The answer is drawn from HSF1 Inhibits Antitumor Immune Activity in Breast Cancer by Suppressing CCL5. Here, the list of genes downregulated in the c4-2 line upon dthib treatment overlaps significantly with about 10,000 other lists. Unlike GO lists and the like, it's not immediately obvious what dthib treatment is expected to do. A few seconds of googling reveals that it's an HSF1 inhibitor. Studies that intersect with extreme significance involve a diverse array of perturbations: hdac5 knockdown, her2 inhibition, CDK expression, fgf1 treatment, and many more. The highest ranking GO list comes in at position 1595: "GO:0022402 cell cycle process." It seems that the dthib list encapsulates some process far better than the GO list does. If the easily-grasped wording of the GO lists is appealing to you, then we could just rename the dthib list something like this: "WIMG:0000001 DTHIB downregulated." 😀
Interestingly, the dthib study intersects very strongly with our list of genes that are rarely downregulated in cancer. The drug is indeed being studied as a cancer treatment.
How about the study that intersects second-best with all other lists in the database? Actually, this is not so easy to determine. That's because the second best, and even 500th best study, intersects with the dthib theme. Therefore, we add a requirement: the list we deem to be second-best cannot overlap with the dthib list with a significance greater than -log(P) = 20. 20 might seem like a very liberal cutoff, but in the case of the dthib study, for example, there are 5924 lists that overlap with at least this level of significance. Given this requirement, genes upregulated in mouse plantaris muscle one day after synergist ablation (Time course of gene expression during mouse skeletal muscle hypertrophy) wins the silver medal. There's actually quite a drop-off from the dthib study here, with only about 5% of database studies significantly overlapping. Again, it's not so obvious what's going on in this study. For a clue, the highest ranking GO list (#1301) is "GO:0006955 immune response." Studies involving viral infections, adjuvant treatment, ischemia, various injuries, and radiation treatment match strongly. Again, to our way of thinking, the sheer volume of studies outperforming the GO list suggest a process, however murky or difficult to name, that should be considered "fundamental."
The third best list cannot overlap with the first or second-best list at -log(P)>20. These are genes upregulated in mouse medullary epithelial cells on raver2 knockdown (Aire-dependent transcripts escape Raver2-induced splice-event inclusion in the thymic epithelium). There is an impressive variety of means to recapitulate this result: lncrna over-expression, enhancer repression, various diets, aging, ezh2 over-expression, mettl3 knockout, etc. The best ranking GO list (#339) is "GO:0046649 lymphocyte activation." Do you think this GO list really captures what's happening here?
The fourth best list involves genes upregulated in the a549 cell line on IRF1 overexpression. Simply knowing that IRF1 is "interferon response factor 1" lets us know that we're talking about the innate immune response. Indeed, studies involving infection and interferon treatment dominate the top-ranked intersecting lists. Finally, a category that looks something like what we were taught in college! Nevertheless, the highest-ranked GO list comes in at position 749: "GO:0140546 defense response to symbiont."
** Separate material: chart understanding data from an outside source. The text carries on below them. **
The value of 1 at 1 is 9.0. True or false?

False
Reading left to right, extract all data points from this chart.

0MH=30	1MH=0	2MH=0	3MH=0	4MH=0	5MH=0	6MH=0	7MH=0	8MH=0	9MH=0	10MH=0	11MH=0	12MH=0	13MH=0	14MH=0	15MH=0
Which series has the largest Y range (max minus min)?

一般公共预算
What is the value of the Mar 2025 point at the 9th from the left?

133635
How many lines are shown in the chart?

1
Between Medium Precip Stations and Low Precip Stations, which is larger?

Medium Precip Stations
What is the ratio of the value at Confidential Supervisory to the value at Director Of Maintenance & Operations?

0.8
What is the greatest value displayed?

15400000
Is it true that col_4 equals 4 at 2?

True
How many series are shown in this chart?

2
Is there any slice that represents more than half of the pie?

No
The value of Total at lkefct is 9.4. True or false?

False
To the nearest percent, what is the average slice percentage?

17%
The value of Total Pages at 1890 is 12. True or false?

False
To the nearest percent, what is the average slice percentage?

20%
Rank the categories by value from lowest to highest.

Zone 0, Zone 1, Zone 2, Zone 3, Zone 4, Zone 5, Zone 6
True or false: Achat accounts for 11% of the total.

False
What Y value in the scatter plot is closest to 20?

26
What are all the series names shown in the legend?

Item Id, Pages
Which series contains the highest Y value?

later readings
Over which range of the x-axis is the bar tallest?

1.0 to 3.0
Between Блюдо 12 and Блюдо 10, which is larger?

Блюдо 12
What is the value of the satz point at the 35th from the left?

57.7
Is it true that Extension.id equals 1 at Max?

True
The next three lists are these: 5) genes downregulated in the hair-m line on 12 hours copanlisib treatment (Copanlisib synergizes with conventional and targeted agents including venetoclax in B- and T-cell lymphoma models), 6) genes upregulated in the hn4 line on ngf treatment (Nerve growth factor (NGF)-TrkA axis in head and neck squamous cell carcinoma triggers EMT and confers resistance to the EGFR inhibitor erlotinib), 7) genes downregulated in rat lumbar dorsal spinal cord on injection with coronavirus p65-derived peptide (A human coronavirus OC43-derived polypeptide causes neuropathic pain). Some quick notes: 1) the best GO match to the copanlisib study comes in at rank #2717, 2) the NGF study matches up nicely to numerous tgfb treatment studies, simplifying conceptualization a bit and 3), the coronavirus p65-derived peptide study aligns well with numerous studies involving sub-cellular organization.
I ran the above text through a chat bot, hoping that it could return my words in a more succinct, elegant, or insightful form. It often works, but not this time. Thus, to wrap things up, I once again offer this: curated gene lists (CGLs, like GO) suck. It's difficult to imagine the number of experiments that never were performed and the potential insights that have been lost because of misleading and/or un-insightful CGL outputs. More generally, I think biology really suffers from an over-enthusiasm for categorization. On the positive side, there's plenty of room for improved delineation of patterns and processes in biology.